--- EXERCISE PASSAGE ---
|---|
Toremifene, also known as 4-chlorotamoxifen, is a derivative of triphenylethylene and a close analogue of tamoxifen. It is also closely related to afimoxifene (4-hydroxytamoxifen) and ospemifene (deaminohydroxytoremifene).

==History==
Toremifene was introduced in the United States in 1997. It was the first antiestrogen to be introduced in this country since tamoxifen in 1978.

==Society and culture==

===Generic names===
Toremifene is the generic name of the drug and its INN and BAN, while toremifene citrate is its USAN and JAN and torémifène is its DCF.

===Brand names===
Toremifene is marketed almost exclusively under the brand name Fareston.

===Availability===
Toremifene is marketed widely throughout the world and is available in the United States, the United Kingdom, Ireland, many other European countries, South Africa, Australia, New Zealand, and elsewhere throughout the world.

==Research==

Toremifene was also evaluated for prevention of prostate cancer and had the tentative brand name Acapodene.

In 2007 the pharmaceutical company GTx, Inc was conducting two different phase 3 clinical trials; First, a pivotal Phase clinical trial for the treatment of serious side effects of androgen deprivation therapy (ADT) (especially vertebral/spine fractures and hot flashes, lipid profile, and gynecomastia) for advanced prostate cancer, and second, a pivotal Phase III clinical trial for the prevention of prostate cancer in high risk men with high grade prostatic intraepithelial neoplasia, or PIN. Results of these trials are expected by first quarter of 2008

An NDA for the first application (relief of prostate cancer ADT side effects) was submitted in Feb 2009, and in Oct 2009 the FDA said they would need more clinical data, e.g. another phase III trial.
|---|
--- THE DATA ---
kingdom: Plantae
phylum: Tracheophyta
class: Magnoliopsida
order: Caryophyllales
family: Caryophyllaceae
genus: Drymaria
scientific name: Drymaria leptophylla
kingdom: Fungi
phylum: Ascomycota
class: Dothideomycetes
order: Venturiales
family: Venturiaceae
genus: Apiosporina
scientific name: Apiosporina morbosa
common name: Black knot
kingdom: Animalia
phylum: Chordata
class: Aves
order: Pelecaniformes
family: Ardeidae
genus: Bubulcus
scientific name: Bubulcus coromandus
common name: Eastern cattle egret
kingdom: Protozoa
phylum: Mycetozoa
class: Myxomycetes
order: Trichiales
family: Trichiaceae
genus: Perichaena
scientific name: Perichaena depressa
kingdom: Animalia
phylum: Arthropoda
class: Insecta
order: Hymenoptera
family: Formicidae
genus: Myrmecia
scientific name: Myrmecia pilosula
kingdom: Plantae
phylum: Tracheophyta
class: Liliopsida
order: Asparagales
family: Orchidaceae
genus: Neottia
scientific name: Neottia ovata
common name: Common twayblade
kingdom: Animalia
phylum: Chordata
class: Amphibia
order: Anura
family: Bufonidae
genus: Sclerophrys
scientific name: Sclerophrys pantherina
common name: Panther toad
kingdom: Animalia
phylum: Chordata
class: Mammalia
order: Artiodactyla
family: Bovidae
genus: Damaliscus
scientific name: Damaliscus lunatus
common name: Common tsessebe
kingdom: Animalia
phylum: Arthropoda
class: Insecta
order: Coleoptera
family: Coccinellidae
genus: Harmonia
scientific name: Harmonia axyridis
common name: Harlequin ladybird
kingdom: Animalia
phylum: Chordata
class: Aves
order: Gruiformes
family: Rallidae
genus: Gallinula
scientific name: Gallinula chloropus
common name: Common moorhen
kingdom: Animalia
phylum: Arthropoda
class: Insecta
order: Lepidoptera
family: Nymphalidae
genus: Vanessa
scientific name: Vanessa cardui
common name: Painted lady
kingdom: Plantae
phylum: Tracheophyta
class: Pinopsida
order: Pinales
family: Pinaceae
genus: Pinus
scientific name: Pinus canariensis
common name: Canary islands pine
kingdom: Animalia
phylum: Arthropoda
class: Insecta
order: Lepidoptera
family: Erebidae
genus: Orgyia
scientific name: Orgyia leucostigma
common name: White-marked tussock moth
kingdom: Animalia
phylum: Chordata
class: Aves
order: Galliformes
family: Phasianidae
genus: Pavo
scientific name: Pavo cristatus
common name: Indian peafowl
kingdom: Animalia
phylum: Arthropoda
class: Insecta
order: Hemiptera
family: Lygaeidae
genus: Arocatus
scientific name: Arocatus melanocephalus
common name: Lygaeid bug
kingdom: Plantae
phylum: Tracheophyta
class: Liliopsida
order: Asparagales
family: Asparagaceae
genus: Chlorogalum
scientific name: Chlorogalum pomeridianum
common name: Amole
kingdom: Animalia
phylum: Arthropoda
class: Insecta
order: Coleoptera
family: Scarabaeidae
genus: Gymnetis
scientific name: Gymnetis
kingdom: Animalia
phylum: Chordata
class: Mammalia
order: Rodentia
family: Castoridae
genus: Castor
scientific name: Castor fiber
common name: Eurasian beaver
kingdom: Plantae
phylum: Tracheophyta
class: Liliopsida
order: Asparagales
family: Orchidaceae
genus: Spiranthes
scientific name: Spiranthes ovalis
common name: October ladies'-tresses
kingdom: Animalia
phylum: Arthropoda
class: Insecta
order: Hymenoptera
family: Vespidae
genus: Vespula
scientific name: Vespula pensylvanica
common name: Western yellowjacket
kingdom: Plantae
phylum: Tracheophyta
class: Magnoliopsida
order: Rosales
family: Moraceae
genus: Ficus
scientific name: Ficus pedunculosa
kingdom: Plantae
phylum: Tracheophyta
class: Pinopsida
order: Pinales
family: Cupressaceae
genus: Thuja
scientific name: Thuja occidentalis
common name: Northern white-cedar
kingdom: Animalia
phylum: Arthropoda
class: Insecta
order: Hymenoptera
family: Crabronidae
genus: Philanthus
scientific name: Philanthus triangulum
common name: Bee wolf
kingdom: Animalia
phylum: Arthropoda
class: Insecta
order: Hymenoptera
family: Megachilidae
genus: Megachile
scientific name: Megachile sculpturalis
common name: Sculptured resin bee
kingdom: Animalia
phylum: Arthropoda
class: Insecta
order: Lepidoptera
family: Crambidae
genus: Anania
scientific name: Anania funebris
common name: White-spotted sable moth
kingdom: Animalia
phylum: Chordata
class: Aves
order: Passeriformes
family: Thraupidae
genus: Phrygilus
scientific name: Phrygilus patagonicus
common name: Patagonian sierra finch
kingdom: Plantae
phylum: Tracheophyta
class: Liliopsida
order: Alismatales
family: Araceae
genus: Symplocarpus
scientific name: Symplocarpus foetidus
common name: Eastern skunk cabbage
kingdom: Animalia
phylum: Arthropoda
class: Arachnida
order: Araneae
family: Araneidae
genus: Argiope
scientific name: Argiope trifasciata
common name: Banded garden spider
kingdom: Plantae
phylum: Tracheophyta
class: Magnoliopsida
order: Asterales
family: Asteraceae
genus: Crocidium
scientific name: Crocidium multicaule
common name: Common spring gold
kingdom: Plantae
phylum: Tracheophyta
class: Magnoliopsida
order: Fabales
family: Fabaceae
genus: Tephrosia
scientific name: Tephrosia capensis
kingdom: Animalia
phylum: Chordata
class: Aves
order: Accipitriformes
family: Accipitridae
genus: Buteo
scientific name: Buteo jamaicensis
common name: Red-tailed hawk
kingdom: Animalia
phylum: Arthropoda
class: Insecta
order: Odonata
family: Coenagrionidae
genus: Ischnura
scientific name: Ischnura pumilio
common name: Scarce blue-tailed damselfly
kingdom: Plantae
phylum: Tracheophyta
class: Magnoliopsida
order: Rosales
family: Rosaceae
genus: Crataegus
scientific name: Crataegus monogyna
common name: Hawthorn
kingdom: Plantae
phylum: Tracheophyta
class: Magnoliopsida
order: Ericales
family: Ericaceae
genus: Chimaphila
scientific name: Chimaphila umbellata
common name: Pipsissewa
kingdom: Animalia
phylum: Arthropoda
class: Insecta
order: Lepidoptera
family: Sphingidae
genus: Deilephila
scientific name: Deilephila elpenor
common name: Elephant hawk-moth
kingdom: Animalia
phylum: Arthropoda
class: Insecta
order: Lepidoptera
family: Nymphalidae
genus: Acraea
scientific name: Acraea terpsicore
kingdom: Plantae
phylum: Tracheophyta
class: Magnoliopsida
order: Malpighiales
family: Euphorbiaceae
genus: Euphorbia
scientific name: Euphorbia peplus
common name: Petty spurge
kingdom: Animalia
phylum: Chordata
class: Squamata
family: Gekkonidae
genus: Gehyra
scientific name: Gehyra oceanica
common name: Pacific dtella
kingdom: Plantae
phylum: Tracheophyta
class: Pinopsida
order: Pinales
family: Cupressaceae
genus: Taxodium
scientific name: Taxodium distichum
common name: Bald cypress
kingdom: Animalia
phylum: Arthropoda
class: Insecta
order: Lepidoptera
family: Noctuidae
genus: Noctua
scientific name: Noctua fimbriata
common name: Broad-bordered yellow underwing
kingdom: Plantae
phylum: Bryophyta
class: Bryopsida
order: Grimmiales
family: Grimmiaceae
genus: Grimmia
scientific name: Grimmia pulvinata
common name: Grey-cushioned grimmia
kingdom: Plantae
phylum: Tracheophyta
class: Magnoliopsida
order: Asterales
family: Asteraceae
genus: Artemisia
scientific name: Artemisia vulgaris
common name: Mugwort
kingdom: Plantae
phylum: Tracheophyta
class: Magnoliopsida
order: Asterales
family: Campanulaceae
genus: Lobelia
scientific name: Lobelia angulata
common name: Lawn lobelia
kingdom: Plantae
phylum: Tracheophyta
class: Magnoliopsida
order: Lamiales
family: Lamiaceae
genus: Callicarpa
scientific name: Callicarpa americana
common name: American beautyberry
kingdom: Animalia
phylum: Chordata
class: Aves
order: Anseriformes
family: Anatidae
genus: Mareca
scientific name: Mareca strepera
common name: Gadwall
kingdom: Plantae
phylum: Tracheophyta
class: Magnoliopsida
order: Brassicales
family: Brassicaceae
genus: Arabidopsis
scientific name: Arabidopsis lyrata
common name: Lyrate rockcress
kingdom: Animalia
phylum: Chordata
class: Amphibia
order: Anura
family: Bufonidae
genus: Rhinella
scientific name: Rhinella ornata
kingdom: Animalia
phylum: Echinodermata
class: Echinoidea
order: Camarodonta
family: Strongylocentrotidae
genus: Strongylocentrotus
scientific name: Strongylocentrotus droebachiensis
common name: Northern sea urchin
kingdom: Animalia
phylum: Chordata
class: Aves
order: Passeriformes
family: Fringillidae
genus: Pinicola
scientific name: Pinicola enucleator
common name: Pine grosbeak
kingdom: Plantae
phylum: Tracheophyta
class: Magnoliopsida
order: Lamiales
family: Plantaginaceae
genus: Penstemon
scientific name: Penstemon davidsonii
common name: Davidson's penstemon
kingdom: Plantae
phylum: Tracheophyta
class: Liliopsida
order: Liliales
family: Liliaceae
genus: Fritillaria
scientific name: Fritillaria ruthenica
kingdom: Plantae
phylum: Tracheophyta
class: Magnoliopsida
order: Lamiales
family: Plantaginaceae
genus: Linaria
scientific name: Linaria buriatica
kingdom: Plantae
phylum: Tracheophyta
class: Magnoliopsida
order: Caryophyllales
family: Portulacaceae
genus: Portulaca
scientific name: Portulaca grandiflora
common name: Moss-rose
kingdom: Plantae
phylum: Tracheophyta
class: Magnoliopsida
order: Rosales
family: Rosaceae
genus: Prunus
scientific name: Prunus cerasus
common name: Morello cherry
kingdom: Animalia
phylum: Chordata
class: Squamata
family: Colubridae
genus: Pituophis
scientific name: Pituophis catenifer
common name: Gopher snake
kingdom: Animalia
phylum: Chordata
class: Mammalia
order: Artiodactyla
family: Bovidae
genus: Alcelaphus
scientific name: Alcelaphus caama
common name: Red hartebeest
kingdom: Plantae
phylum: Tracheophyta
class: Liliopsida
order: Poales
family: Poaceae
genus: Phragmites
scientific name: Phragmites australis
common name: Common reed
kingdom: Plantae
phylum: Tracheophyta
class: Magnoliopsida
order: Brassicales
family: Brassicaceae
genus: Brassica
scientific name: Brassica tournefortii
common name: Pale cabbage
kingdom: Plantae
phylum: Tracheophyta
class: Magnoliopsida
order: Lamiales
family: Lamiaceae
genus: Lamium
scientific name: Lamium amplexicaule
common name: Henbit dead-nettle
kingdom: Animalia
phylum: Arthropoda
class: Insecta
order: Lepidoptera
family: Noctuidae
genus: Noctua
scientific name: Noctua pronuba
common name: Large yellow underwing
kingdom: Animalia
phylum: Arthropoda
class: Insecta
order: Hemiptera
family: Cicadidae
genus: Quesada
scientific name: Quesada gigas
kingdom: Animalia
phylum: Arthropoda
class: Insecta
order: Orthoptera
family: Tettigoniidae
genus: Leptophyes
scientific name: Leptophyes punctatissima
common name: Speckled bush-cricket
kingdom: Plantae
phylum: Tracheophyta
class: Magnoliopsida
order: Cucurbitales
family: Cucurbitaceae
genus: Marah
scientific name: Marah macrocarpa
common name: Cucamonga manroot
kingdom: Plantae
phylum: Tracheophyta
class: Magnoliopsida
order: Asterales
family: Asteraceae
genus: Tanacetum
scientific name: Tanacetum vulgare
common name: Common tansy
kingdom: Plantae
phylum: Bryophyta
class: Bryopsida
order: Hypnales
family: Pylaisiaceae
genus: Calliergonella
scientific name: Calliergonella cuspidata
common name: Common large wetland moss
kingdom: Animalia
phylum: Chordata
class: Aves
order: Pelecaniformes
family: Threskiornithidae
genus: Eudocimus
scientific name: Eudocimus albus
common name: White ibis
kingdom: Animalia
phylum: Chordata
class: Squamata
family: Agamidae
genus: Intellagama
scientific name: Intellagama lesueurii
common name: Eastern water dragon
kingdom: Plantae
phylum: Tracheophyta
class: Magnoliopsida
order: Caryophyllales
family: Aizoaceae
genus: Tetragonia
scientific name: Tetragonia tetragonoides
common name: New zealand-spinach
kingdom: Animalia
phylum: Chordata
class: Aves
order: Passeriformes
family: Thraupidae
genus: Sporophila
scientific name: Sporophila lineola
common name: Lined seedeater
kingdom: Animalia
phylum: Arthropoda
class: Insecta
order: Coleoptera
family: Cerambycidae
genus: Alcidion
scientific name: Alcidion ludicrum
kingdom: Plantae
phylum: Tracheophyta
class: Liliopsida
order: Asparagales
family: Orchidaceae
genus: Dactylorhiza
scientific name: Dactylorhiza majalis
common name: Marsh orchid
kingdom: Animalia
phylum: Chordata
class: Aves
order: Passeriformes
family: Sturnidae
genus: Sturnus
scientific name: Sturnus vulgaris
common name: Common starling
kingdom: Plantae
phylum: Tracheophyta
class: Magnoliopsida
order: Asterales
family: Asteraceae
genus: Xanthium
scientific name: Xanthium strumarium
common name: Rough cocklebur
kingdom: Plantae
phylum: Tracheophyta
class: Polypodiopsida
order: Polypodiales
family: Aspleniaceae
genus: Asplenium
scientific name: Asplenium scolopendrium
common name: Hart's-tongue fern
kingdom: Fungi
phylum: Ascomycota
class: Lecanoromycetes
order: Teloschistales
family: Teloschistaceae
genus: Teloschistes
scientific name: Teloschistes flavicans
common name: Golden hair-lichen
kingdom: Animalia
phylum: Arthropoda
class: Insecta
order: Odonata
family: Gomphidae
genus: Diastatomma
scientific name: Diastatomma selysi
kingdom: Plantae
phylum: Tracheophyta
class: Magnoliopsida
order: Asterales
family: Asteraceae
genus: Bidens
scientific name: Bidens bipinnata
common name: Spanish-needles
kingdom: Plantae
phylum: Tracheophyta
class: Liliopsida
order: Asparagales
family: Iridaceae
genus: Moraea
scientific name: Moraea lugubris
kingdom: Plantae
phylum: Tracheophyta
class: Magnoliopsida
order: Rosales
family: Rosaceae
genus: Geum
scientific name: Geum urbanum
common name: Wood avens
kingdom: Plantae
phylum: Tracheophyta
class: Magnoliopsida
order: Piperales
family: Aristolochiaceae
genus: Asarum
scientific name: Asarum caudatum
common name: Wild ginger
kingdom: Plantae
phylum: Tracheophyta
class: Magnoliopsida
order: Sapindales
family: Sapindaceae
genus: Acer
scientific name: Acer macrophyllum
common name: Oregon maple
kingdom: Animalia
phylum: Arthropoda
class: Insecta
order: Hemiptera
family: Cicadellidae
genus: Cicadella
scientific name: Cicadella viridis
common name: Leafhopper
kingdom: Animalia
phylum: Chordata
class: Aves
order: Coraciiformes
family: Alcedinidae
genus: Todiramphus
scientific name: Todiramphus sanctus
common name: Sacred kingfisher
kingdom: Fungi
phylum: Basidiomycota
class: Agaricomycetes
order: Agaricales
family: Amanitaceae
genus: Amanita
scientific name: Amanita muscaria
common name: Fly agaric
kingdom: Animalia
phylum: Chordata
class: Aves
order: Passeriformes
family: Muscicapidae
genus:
|---|
--- YOUR TASK ---
Could you set down the part of the toremifene passage starting with "Toremifene was also" and going on through "phase III trial.", word for word?

--- ANSWER BELOW ---
Toremifene was also evaluated for prevention of prostate cancer and had the tentative brand name Acapodene.

In 2007 the pharmaceutical company GTx, Inc was conducting two different phase 3 clinical trials; First, a pivotal Phase clinical trial for the treatment of serious side effects of androgen deprivation therapy (ADT) (especially vertebral/spine fractures and hot flashes, lipid profile, and gynecomastia) for advanced prostate cancer, and second, a pivotal Phase III clinical trial for the prevention of prostate cancer in high risk men with high grade prostatic intraepithelial neoplasia, or PIN. Results of these trials are expected by first quarter of 2008

An NDA for the first application (relief of prostate cancer ADT side effects) was submitted in Feb 2009, and in Oct 2009 the FDA said they would need more clinical data, e.g. another phase III trial.